In real life, the Ku Klux Klan did not hate black people because black people came from a dark magical origin or had a connection to a great evil. In a world where Innsmouthers are actually, historically descended from Deep Ones (who sleep beneath the city and are unknowable and evil etc etc), depicting the Ku Klux Klan as opposing them makes the common mistake in fiction of assuming racism is logical. The metaphors are clearly being drawn to invoke real prejudices and injustices (both historical and contemporary), but unfortunately The Sinking City falls into the same tired tropes of ‘fantasy racism’ that are common in works of sci-fi and fantasy. The Innsmouthers are shown as relative newcomers to Oakmont, and are often depicted as a stand-in for immigrant populations, as after their original home of Innsmouth was destroyed, they took refuge in Oakmont. The Throgmortons, a rich and traditional family of Oakmont citizens, see their ape-like features as a blessing, a sign of their pure bloodline.

tv tropes the sinking city

The Innsmouthers and the Throgmortons are both playing on Lovecraftian archetypes, but here they are fleshed out a bit more.

tv tropes the sinking city

Oakmont is home to three races of humans, with your bog-standard Homo Sapiens as the predominant species, and joined by the fish-like Innsmouthers and the more ape-like Throgmortons. Frogwares clearly made an attempt to depict real world prejudices and to grapple with Lovecraft’s history of racism, but while I was initially hopeful for an incisive take on Lovecraftian themes and racism, I came away feeling somewhat underwhelmed. Divided into six districts, it is a town dealing with both supernatural threats (in the form of the Flood, cultists, and the occasional Lovecraftian monsters) and mundane threats (oppression, racism, sexism, and plenty of plagues and diseases).

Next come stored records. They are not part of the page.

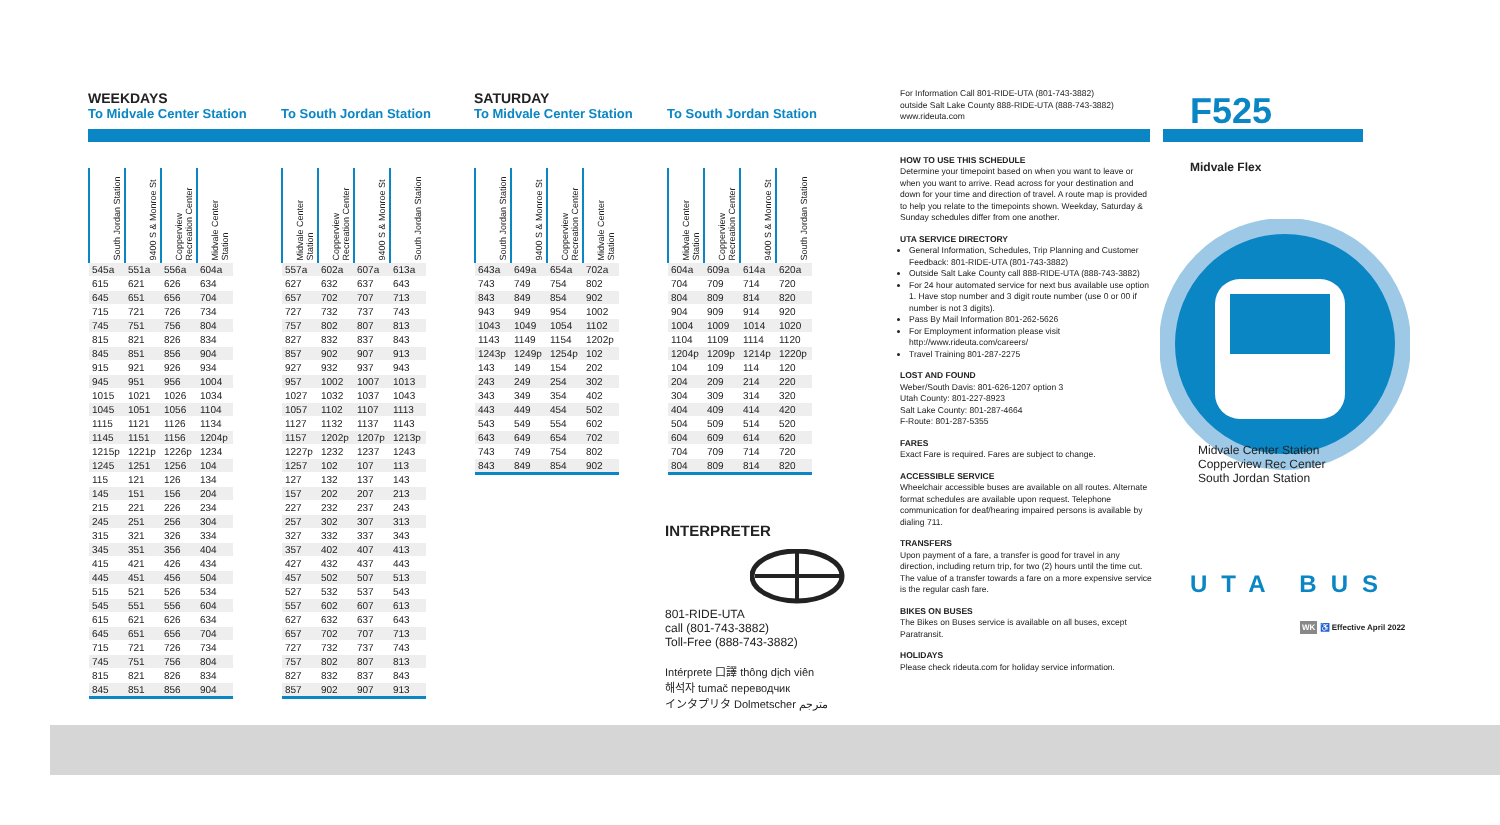WEEKDAYS
To Midvale Center Station
| South Jordan Station | 9400 S & Monroe St | Copperview Recreation Center | Midvale Center Station |
| --- | --- | --- | --- |
| 545a | 551a | 556a | 604a |
| 615 | 621 | 626 | 634 |
| 645 | 651 | 656 | 704 |
| 715 | 721 | 726 | 734 |
| 745 | 751 | 756 | 804 |
| 815 | 821 | 826 | 834 |
| 845 | 851 | 856 | 904 |
| 915 | 921 | 926 | 934 |
| 945 | 951 | 956 | 1004 |
| 1015 | 1021 | 1026 | 1034 |
| 1045 | 1051 | 1056 | 1104 |
| 1115 | 1121 | 1126 | 1134 |
| 1145 | 1151 | 1156 | 1204p |
| 1215p | 1221p | 1226p | 1234 |
| 1245 | 1251 | 1256 | 104 |
| 115 | 121 | 126 | 134 |
| 145 | 151 | 156 | 204 |
| 215 | 221 | 226 | 234 |
| 245 | 251 | 256 | 304 |
| 315 | 321 | 326 | 334 |
| 345 | 351 | 356 | 404 |
| 415 | 421 | 426 | 434 |
| 445 | 451 | 456 | 504 |
| 515 | 521 | 526 | 534 |
| 545 | 551 | 556 | 604 |
| 615 | 621 | 626 | 634 |
| 645 | 651 | 656 | 704 |
| 715 | 721 | 726 | 734 |
| 745 | 751 | 756 | 804 |
| 815 | 821 | 826 | 834 |
| 845 | 851 | 856 | 904 |
To South Jordan Station
| Midvale Center Station | Copperview Recreation Center | 9400 S & Monroe St | South Jordan Station |
| --- | --- | --- | --- |
| 557a | 602a | 607a | 613a |
| 627 | 632 | 637 | 643 |
| 657 | 702 | 707 | 713 |
| 727 | 732 | 737 | 743 |
| 757 | 802 | 807 | 813 |
| 827 | 832 | 837 | 843 |
| 857 | 902 | 907 | 913 |
| 927 | 932 | 937 | 943 |
| 957 | 1002 | 1007 | 1013 |
| 1027 | 1032 | 1037 | 1043 |
| 1057 | 1102 | 1107 | 1113 |
| 1127 | 1132 | 1137 | 1143 |
| 1157 | 1202p | 1207p | 1213p |
| 1227p | 1232 | 1237 | 1243 |
| 1257 | 102 | 107 | 113 |
| 127 | 132 | 137 | 143 |
| 157 | 202 | 207 | 213 |
| 227 | 232 | 237 | 243 |
| 257 | 302 | 307 | 313 |
| 327 | 332 | 337 | 343 |
| 357 | 402 | 407 | 413 |
| 427 | 432 | 437 | 443 |
| 457 | 502 | 507 | 513 |
| 527 | 532 | 537 | 543 |
| 557 | 602 | 607 | 613 |
| 627 | 632 | 637 | 643 |
| 657 | 702 | 707 | 713 |
| 727 | 732 | 737 | 743 |
| 757 | 802 | 807 | 813 |
| 827 | 832 | 837 | 843 |
| 857 | 902 | 907 | 913 |
SATURDAY
To Midvale Center Station
| South Jordan Station | 9400 S & Monroe St | Copperview Recreation Center | Midvale Center Station |
| --- | --- | --- | --- |
| 643a | 649a | 654a | 702a |
| 743 | 749 | 754 | 802 |
| 843 | 849 | 854 | 902 |
| 943 | 949 | 954 | 1002 |
| 1043 | 1049 | 1054 | 1102 |
| 1143 | 1149 | 1154 | 1202p |
| 1243p | 1249p | 1254p | 102 |
| 143 | 149 | 154 | 202 |
| 243 | 249 | 254 | 302 |
| 343 | 349 | 354 | 402 |
| 443 | 449 | 454 | 502 |
| 543 | 549 | 554 | 602 |
| 643 | 649 | 654 | 702 |
| 743 | 749 | 754 | 802 |
| 843 | 849 | 854 | 902 |
To South Jordan Station
| Midvale Center Station | Copperview Recreation Center | 9400 S & Monroe St | South Jordan Station |
| --- | --- | --- | --- |
| 604a | 609a | 614a | 620a |
| 704 | 709 | 714 | 720 |
| 804 | 809 | 814 | 820 |
| 904 | 909 | 914 | 920 |
| 1004 | 1009 | 1014 | 1020 |
| 1104 | 1109 | 1114 | 1120 |
| 1204p | 1209p | 1214p | 1220p |
| 104 | 109 | 114 | 120 |
| 204 | 209 | 214 | 220 |
| 304 | 309 | 314 | 320 |
| 404 | 409 | 414 | 420 |
| 504 | 509 | 514 | 520 |
| 604 | 609 | 614 | 620 |
| 704 | 709 | 714 | 720 |
| 804 | 809 | 814 | 820 |
INTERPRETER
801-RIDE-UTA
call (801-743-3882)
Toll-Free (888-743-3882)
Intérprete 口譯 thông dịch viên
해석자 tumač переводчик
インタプリタ Dolmetscher مترجم
For Information Call 801-RIDE-UTA (801-743-3882)
outside Salt Lake County 888-RIDE-UTA (888-743-3882)
www.rideuta.com
HOW TO USE THIS SCHEDULE
Determine your timepoint based on when you want to leave or when you want to arrive. Read across for your destination and down for your time and direction of travel. A route map is provided to help you relate to the timepoints shown. Weekday, Saturday & Sunday schedules differ from one another.
UTA SERVICE DIRECTORY
General Information, Schedules, Trip Planning and Customer Feedback: 801-RIDE-UTA (801-743-3882)
Outside Salt Lake County call 888-RIDE-UTA (888-743-3882)
For 24 hour automated service for next bus available use option 1. Have stop number and 3 digit route number (use 0 or 00 if number is not 3 digits).
Pass By Mail Information 801-262-5626
For Employment information please visit http://www.rideuta.com/careers/
Travel Training 801-287-2275
LOST AND FOUND
Weber/South Davis: 801-626-1207 option 3
Utah County: 801-227-8923
Salt Lake County: 801-287-4664
F-Route: 801-287-5355
FARES
Exact Fare is required. Fares are subject to change.
ACCESSIBLE SERVICE
Wheelchair accessible buses are available on all routes. Alternate format schedules are available upon request. Telephone communication for deaf/hearing impaired persons is available by dialing 711.
TRANSFERS
Upon payment of a fare, a transfer is good for travel in any direction, including return trip, for two (2) hours until the time cut. The value of a transfer towards a fare on a more expensive service is the regular cash fare.
BIKES ON BUSES
The Bikes on Buses service is available on all buses, except Paratransit.
HOLIDAYS
Please check rideuta.com for holiday service information.
F525
Midvale Flex
Midvale Center Station
Copperview Rec Center
South Jordan Station
UTA BUS
WK ♿ Effective April 2022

Solving cases is for the most part satisfying, interesting, and fun-each clue feeling like another breadcrumb toward the answer, and even the most difficult cases never leaving me too stumped. Main storyline cases usually contain multiple steps, dozens of clues, and multiple possible conclusions from the deductions that are available to you. The Sinking City is first and foremost a detective game, although Reed’s supernatural ‘retrocognition’ ability gives him a slight leg up on his contemporaries. It follows Charles Reed, a World War I veteran and private eye plagued with visions of the supernatural that led him from his home in Boston to Oakmont, and as soon as he steps off his boat finds himself embroiled in the local politics and mysteries of the island town. The Sinking City takes place in the flooded town of Oakmont, located on an island somewhere in the Northeastern United States. While it’s rough around the edges and not without its flaws, it’s also easily the best Lovecraft game I’ve played this year (mind you, that bar is not especially high).

tv tropes the sinking city

Tv tropes the sinking city series#

Frogwares, developers of a well-received series of Sherlock Holmes mystery adventure games, have dipped their toes into something far more eldritch with The Sinking City (published by BigBen Interactive).